[Collected data entries]
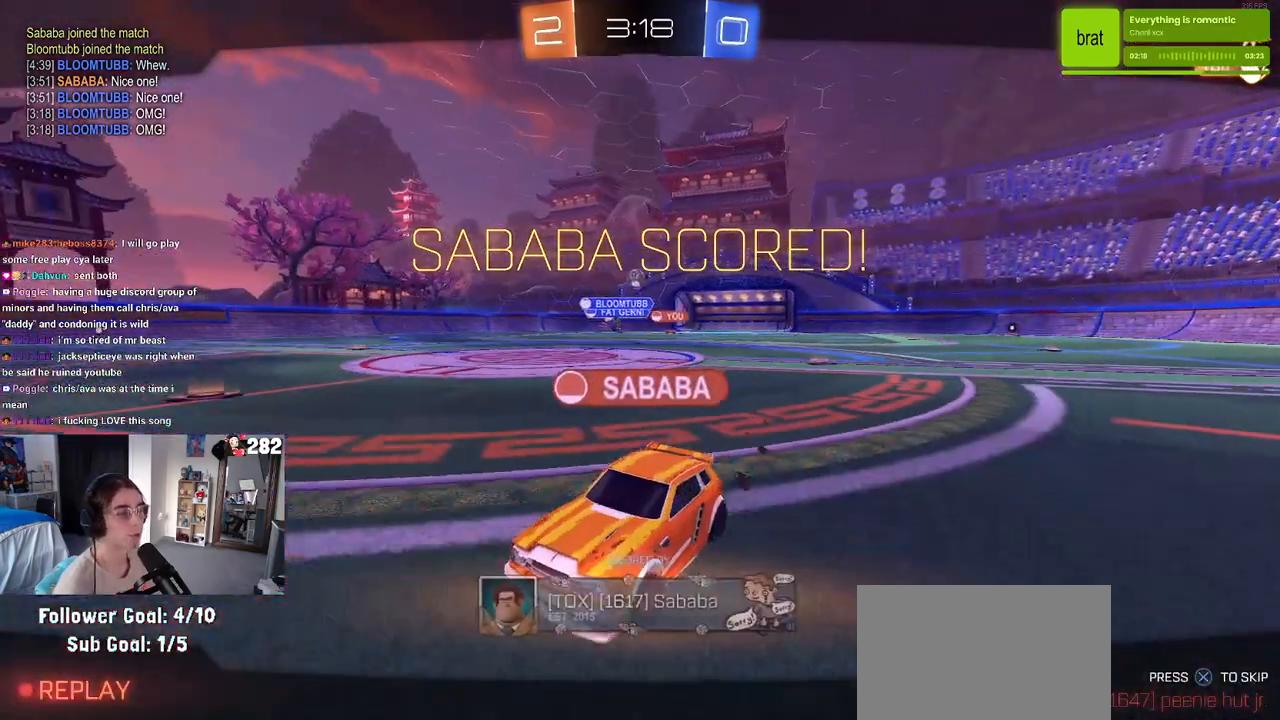
{"buttons": [], "left_stick": "center", "right_stick": "center", "events": []}
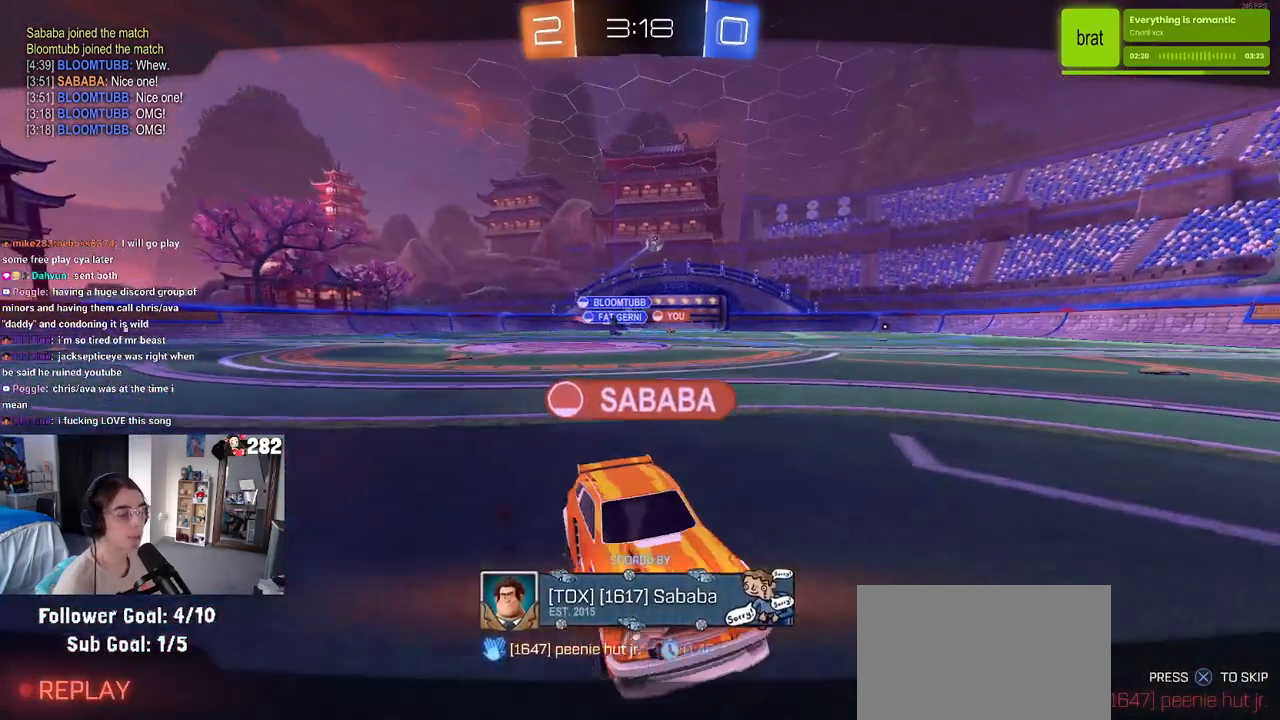
{"buttons": [], "left_stick": "center", "right_stick": "center", "events": []}
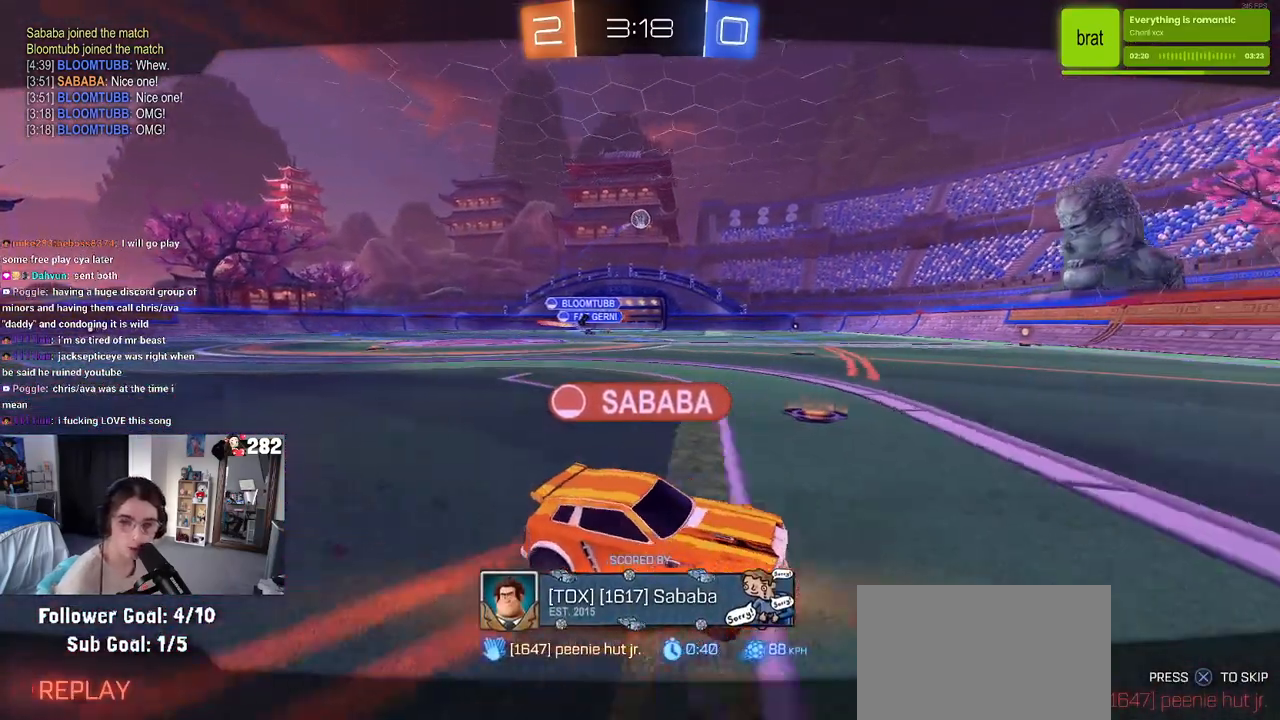
{"buttons": [], "left_stick": "center", "right_stick": "center", "events": [[200, "CROSS", "down"], [317, "CROSS", "up"]]}
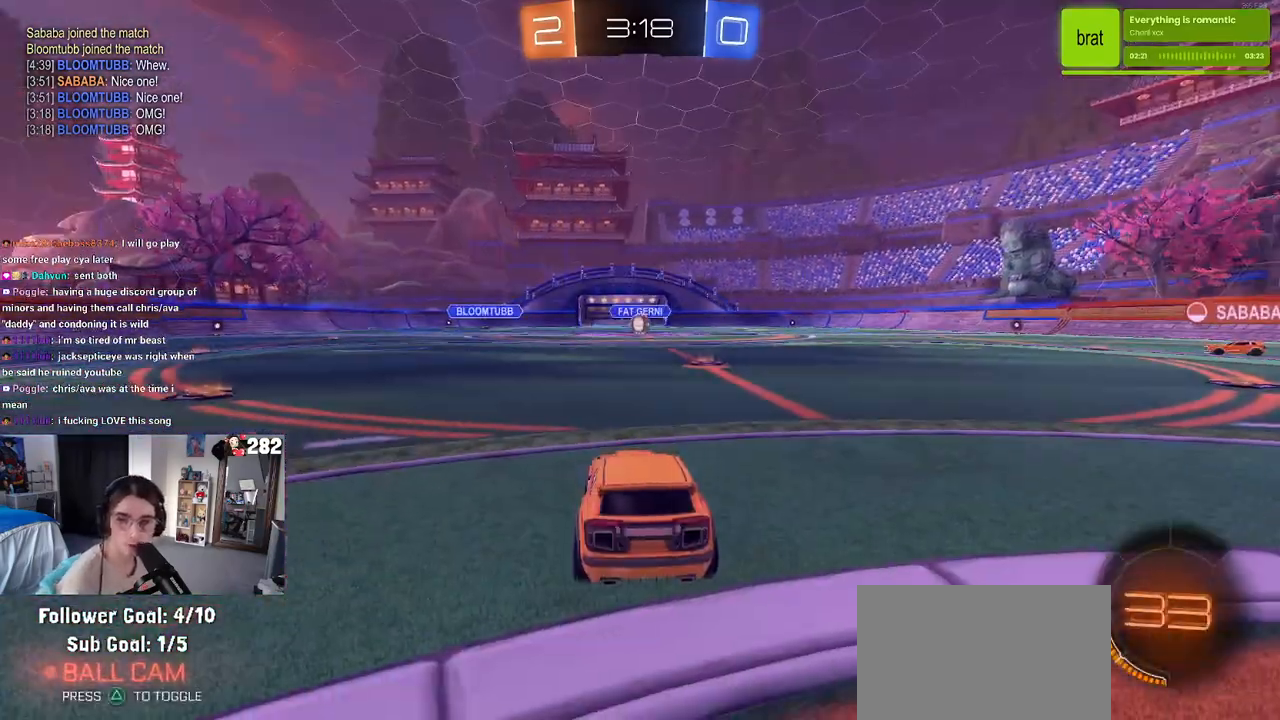
{"buttons": [], "left_stick": "center", "right_stick": "center", "events": []}
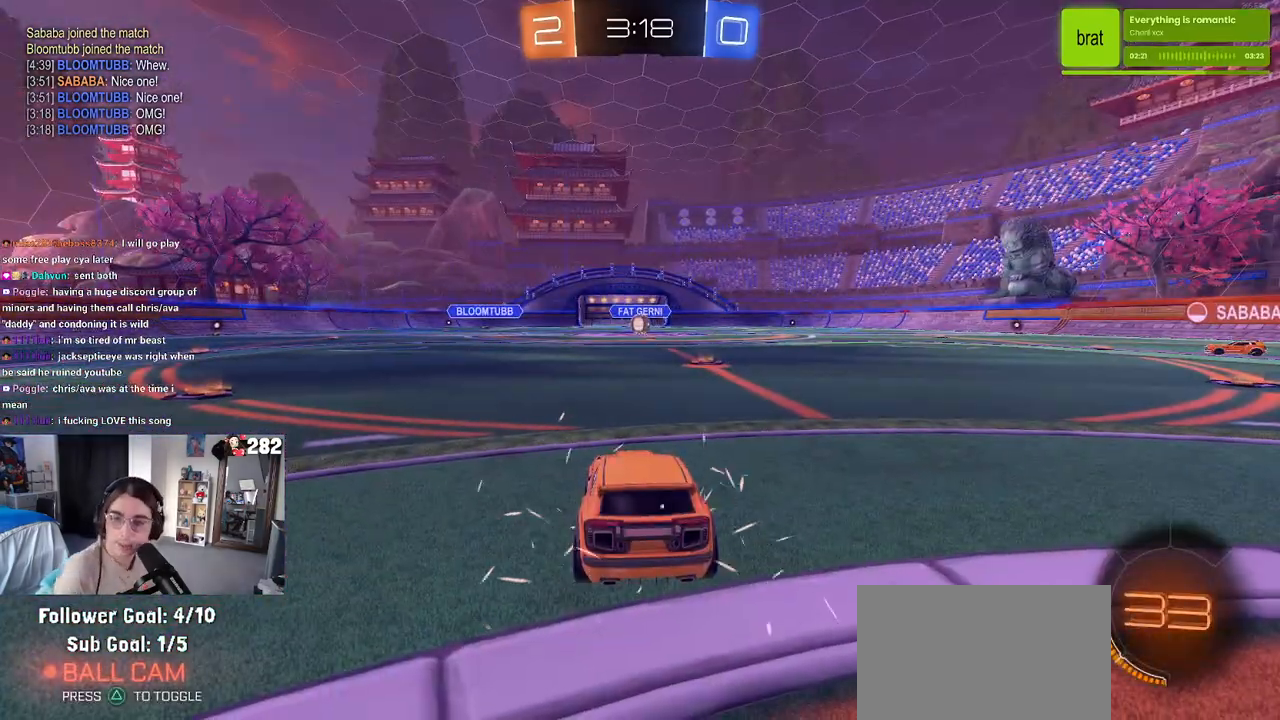
{"buttons": [], "left_stick": "center", "right_stick": "center", "events": []}
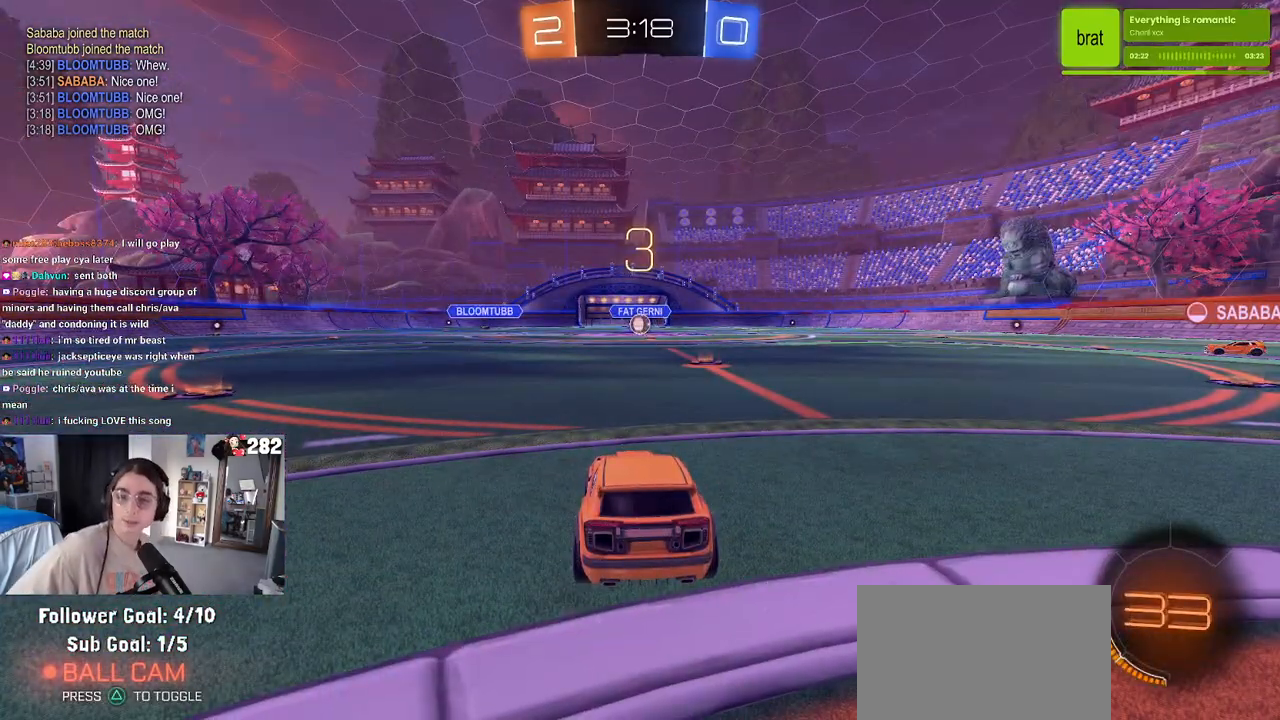
{"buttons": [], "left_stick": "center", "right_stick": "center", "events": []}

Exercise brief:
Word-for-word repeat, images excluded: return all the data.

Completed task:
{"buttons": [], "left_stick": "center", "right_stick": "center", "events": []}
{"buttons": [], "left_stick": "center", "right_stick": "center", "events": []}
{"buttons": [], "left_stick": "center", "right_stick": "center", "events": [[200, "CROSS", "down"], [317, "CROSS", "up"]]}
{"buttons": [], "left_stick": "center", "right_stick": "center", "events": []}
{"buttons": [], "left_stick": "center", "right_stick": "center", "events": []}
{"buttons": [], "left_stick": "center", "right_stick": "center", "events": []}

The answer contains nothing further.